The most common website [at least I think it is] to host repositories is Github. Github is a great service that is probably a perfect solution for most people. But we aren't most people. Aside from the benefit of learning a system like git from a server-side perspective, hosting our own instance allows for complete control of content, look, visibility of repos, and... well everything.
It's actually fairly simple to set up a git server if you aren't looking for a fancy GUI and are willing to work from the terminal. I have no fear of the terminal but I do think it would be easier to share my code with others by having a frontend that is easy to browse through. However, my frontend development skills need a bit of work [maybe you can tell from this website]. Luckily, there is a pretty OOTB [Out of the box] solution with Gitea.
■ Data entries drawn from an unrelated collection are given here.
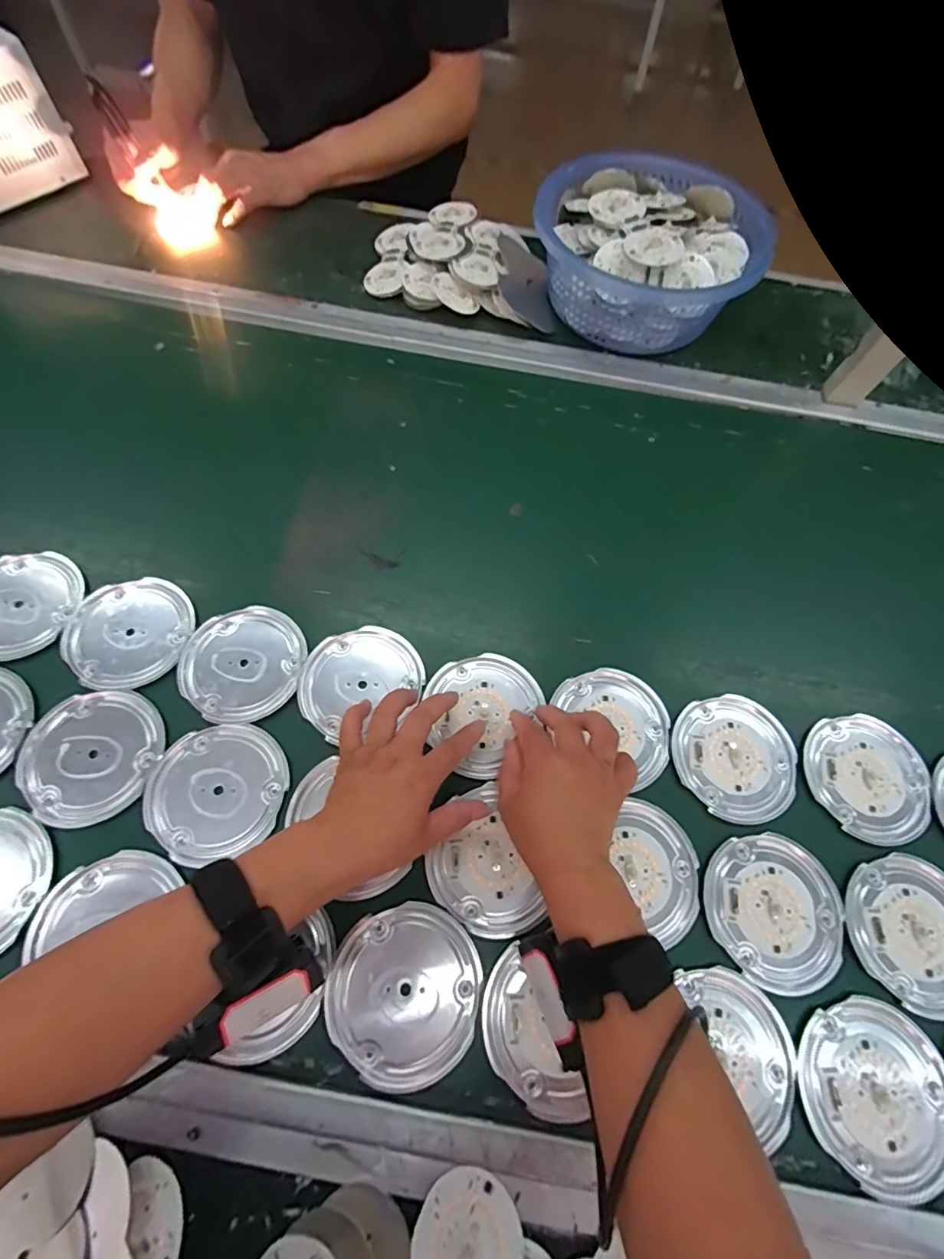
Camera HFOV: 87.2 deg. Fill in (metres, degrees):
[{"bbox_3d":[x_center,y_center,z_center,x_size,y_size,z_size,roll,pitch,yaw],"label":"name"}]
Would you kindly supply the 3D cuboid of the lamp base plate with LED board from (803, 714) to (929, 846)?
[{"bbox_3d":[0.337,0.125,0.419,0.086,0.017,0.102,-24,69,-13],"label":"lamp base plate with LED board"}]

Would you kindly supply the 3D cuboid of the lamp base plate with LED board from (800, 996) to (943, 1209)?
[{"bbox_3d":[0.279,0.317,0.333,0.096,0.015,0.103,1,66,-3],"label":"lamp base plate with LED board"}]

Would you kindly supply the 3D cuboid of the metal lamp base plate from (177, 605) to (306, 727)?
[{"bbox_3d":[-0.202,0.029,0.436,0.099,0.008,0.105,1,66,-3],"label":"metal lamp base plate"}]

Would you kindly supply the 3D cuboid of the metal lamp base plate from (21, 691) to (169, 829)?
[{"bbox_3d":[-0.303,0.099,0.396,0.100,0.004,0.101,1,66,-3],"label":"metal lamp base plate"}]

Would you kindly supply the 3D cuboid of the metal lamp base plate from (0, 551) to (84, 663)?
[{"bbox_3d":[-0.409,-0.023,0.446,0.095,0.011,0.106,17,66,4],"label":"metal lamp base plate"}]

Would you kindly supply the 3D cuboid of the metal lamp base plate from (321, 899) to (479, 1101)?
[{"bbox_3d":[-0.047,0.255,0.350,0.104,0.004,0.104,1,66,-3],"label":"metal lamp base plate"}]

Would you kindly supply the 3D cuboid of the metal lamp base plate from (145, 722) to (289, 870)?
[{"bbox_3d":[-0.202,0.127,0.393,0.102,0.006,0.098,-14,67,-9],"label":"metal lamp base plate"}]

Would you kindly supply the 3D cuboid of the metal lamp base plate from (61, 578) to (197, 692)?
[{"bbox_3d":[-0.304,0.002,0.441,0.099,0.007,0.102,1,66,-3],"label":"metal lamp base plate"}]

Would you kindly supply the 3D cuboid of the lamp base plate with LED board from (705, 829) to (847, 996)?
[{"bbox_3d":[0.233,0.213,0.380,0.100,0.004,0.102,1,66,-3],"label":"lamp base plate with LED board"}]

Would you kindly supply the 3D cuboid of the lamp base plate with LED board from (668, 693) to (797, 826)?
[{"bbox_3d":[0.228,0.109,0.427,0.101,0.005,0.104,1,66,-3],"label":"lamp base plate with LED board"}]

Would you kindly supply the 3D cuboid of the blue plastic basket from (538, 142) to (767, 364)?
[{"bbox_3d":[0.210,-0.457,0.614,0.264,0.114,0.234,29,67,9],"label":"blue plastic basket"}]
Gitea is pretty simple to install, although it looks like it isn't in the Debian repos so some extra steps had to be taken. The Gitea gitlab has some good documentation on getting it going. Run [if you are also using a debian system as your server] these commands to get Gitea running locally on your server.
sudo curl -sL -o /etc/apt/trusted.gpg.d/morph027-gitea.asc https://packaging.gitlab.io/gitea/gpg.key`
echo "deb https://packaging.gitlab.io/gitea gitea main" | sudo tee /etc/apt/sources.list.d/morph027-gitea.list`
sudo apt-get update && sudo apt-get install gitea morph027-keyring`
systemctl enable --now gitea
You can check that its working by going to http://localhost:3000. And that's pretty much it [hey! that was easy] to get it running locally [we aren't done. liar.]. Now we have to mess with our nginx server to set up a reverse proxy [that sounds complicated]. Luckily that's also not to bad to do [oh]. All that needs to be done is to add a couple lines to the nginx.conf of your website. In my case I would like my Gitea instance to be hosted at https://xavishobbies.org/git/. So I would add a new location at /git/ and define proxy pass to where Gitea is hosted locally. The enitre change would look somthing like this.
location /git/ {
proxy_pass http://localhost:3000/;
}
Then restart the nginx server and you should be able to reach Gitea and get started hosting your own repositories. Poke around my instance. I changed my css to match the theme of this website a bit more but all the other options are pretty much left at default.